Two-year Treasury yields, a guide to short-term US rate expectations, were close to four-month highs, but at 4.85 per cent, are below a November peak around 4.88 per cent.
The next flush of economic indicators are likely to be crucial as markets gauge whether future rate hikes are sufficiently priced in now.
Meanwhile, stock markets looked beyond Europe, cheered by numbers from China's factory sector, which grew in February at the fastest pace in more than a decade (an outlier in Asia, where manufacturing growth stalled elsewhere).
China's official manufacturing purchasing managers' index (PMI) stood at 52.6 last month against 50.1 in January and was well ahead of an analyst forecast for 50.5, giving investors hope that China's recovery can offset a global slowdown.
MSCI's broadest index of Asia-Pacific shares outside Japan jumped 2.2 per cent to leave behind a two-month low.
The index provider's broader world stock offering last rose 0.4 per cent. European stocks followed suit.
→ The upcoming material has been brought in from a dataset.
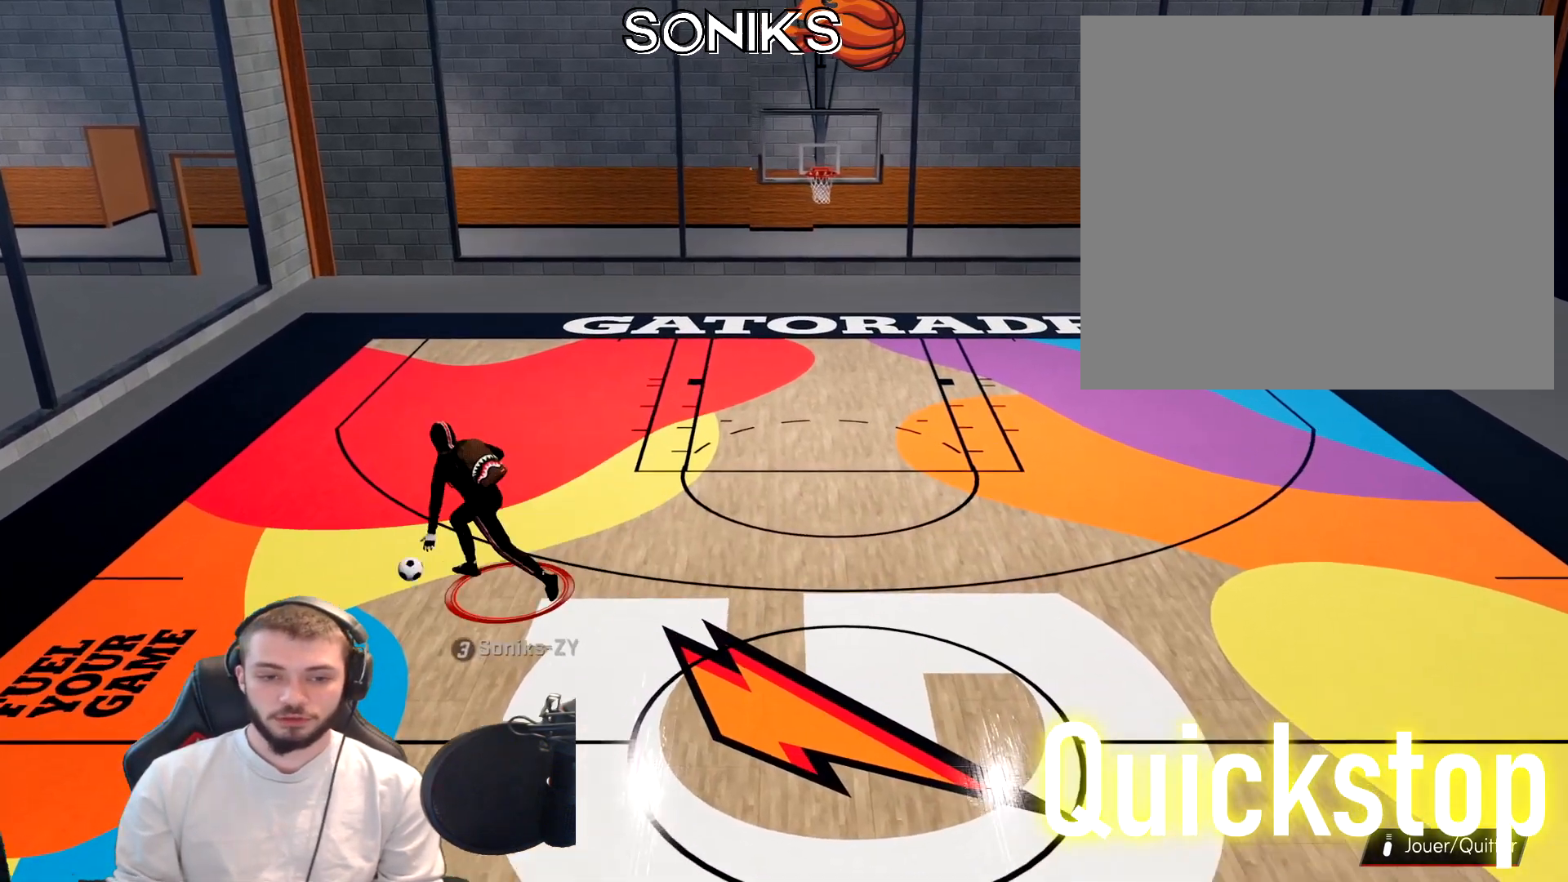
{"buttons": ["R2"], "left_stick": "up", "right_stick": "center", "events": [[183, "left_stick", "center"], [250, "R2", "up"], [467, "left_stick", "up"], [500, "R2", "down"]]}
The continent-wide STOXX 600 rose 0.1 per cent, kicking off the month on steady ground following a solid start to the year.
A flurry of earnings had Nivea maker Beiersdorf forecasting slower sales growth after a bumper 2022, while logistics group Kuehne und Nagel reported a 43 per cent drop in Q4 operating profit and Just Eat Takeaway.com swung to a small 2022 core profit.
US stocks were expected to reverse a downward week with S&P futures up 0.2 per cent.
"The China February PMI data this time has assumed even greater importance due to the usual lack of January/February hard data until later this month," said Alvin Tan, head of Asia FX strategy at RBC Capital Markets.
In currency markets, the dollar's February gains seem to have run out of steam and European and Asia-Pacific currencies advanced on the strength of the Chinese data.
The pound and euro were last up 0.4 per cent and 0.7 per cent against the dollar respectively.
Brent crude futures were last down 0.5 per cent at $US83.06 a barrel.